Extracted records:
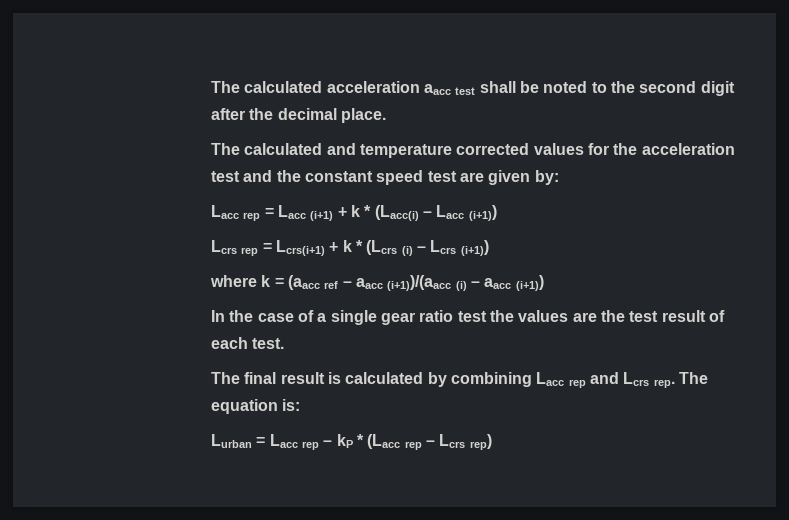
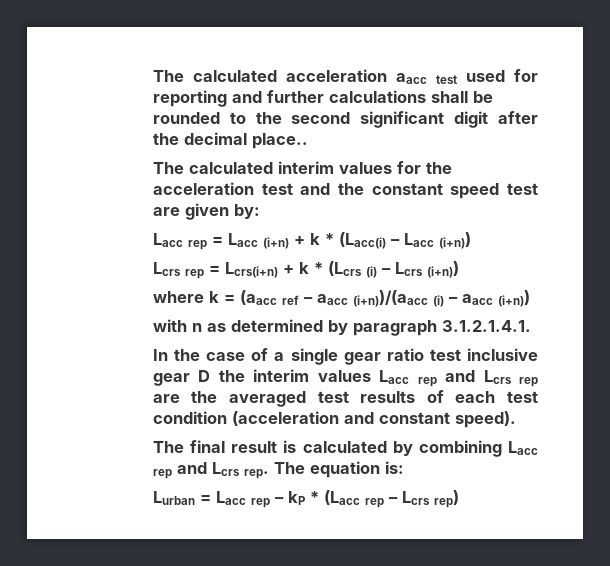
(476, 91) none -> [465,69,538,82] [152,90,426,107] used for reporting and further calculations
[543,81,588,93] noted -> [152,112,220,124] rounded
(697, 87) none -> [360,111,445,128] significant
[341,108,387,123] [211,143,530,158] place. // The calculated and temperature corrected -> [251,133,308,149] [152,161,334,174] place.. // The calculated interim
[310,211,334,221] (i+1) -> [262,237,289,249] (i+n)
[468,205,497,221] (i+1)) -> [438,232,471,249] (i+n))
[276,240,326,256] Lcrs(i+1) -> [224,262,278,278] Lcrs(i+n)
[460,240,489,256] (i+1)) -> [426,261,459,278] (i+n))
[387,275,452,291] (i+1))/(aacc -> [352,290,428,307] (i+n))/(aacc
[515,275,544,291] (i+1)) -> [497,290,530,307] [152,319,531,336] (i+n)) // with n as determined by paragraph 3.1.2.1.4.1.
[489,310,725,322] [211,337,285,349] the values are the test result of each test. -> [466,348,538,361] [152,369,538,387] [152,390,538,407] [152,411,516,428] inclusive gear D the interim values Lacc rep and Lcrs rep are the averaged test results of each test condition (acceleration and constant speed).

The problem: If a record above holds a picture, leave the picture out and write out everything else exactly.

Completed task:
(476, 91) none -> [465,69,538,82] [152,90,426,107] used for reporting and further calculations
[543,81,588,93] noted -> [152,112,220,124] rounded
(697, 87) none -> [360,111,445,128] significant
[341,108,387,123] [211,143,530,158] place. // The calculated and temperature corrected -> [251,133,308,149] [152,161,334,174] place.. // The calculated interim
[310,211,334,221] (i+1) -> [262,237,289,249] (i+n)
[468,205,497,221] (i+1)) -> [438,232,471,249] (i+n))
[276,240,326,256] Lcrs(i+1) -> [224,262,278,278] Lcrs(i+n)
[460,240,489,256] (i+1)) -> [426,261,459,278] (i+n))
[387,275,452,291] (i+1))/(aacc -> [352,290,428,307] (i+n))/(aacc
[515,275,544,291] (i+1)) -> [497,290,530,307] [152,319,531,336] (i+n)) // with n as determined by paragraph 3.1.2.1.4.1.
[489,310,725,322] [211,337,285,349] the values are the test result of each test. -> [466,348,538,361] [152,369,538,387] [152,390,538,407] [152,411,516,428] inclusive gear D the interim values Lacc rep and Lcrs rep are the averaged test results of each test condition (acceleration and constant speed).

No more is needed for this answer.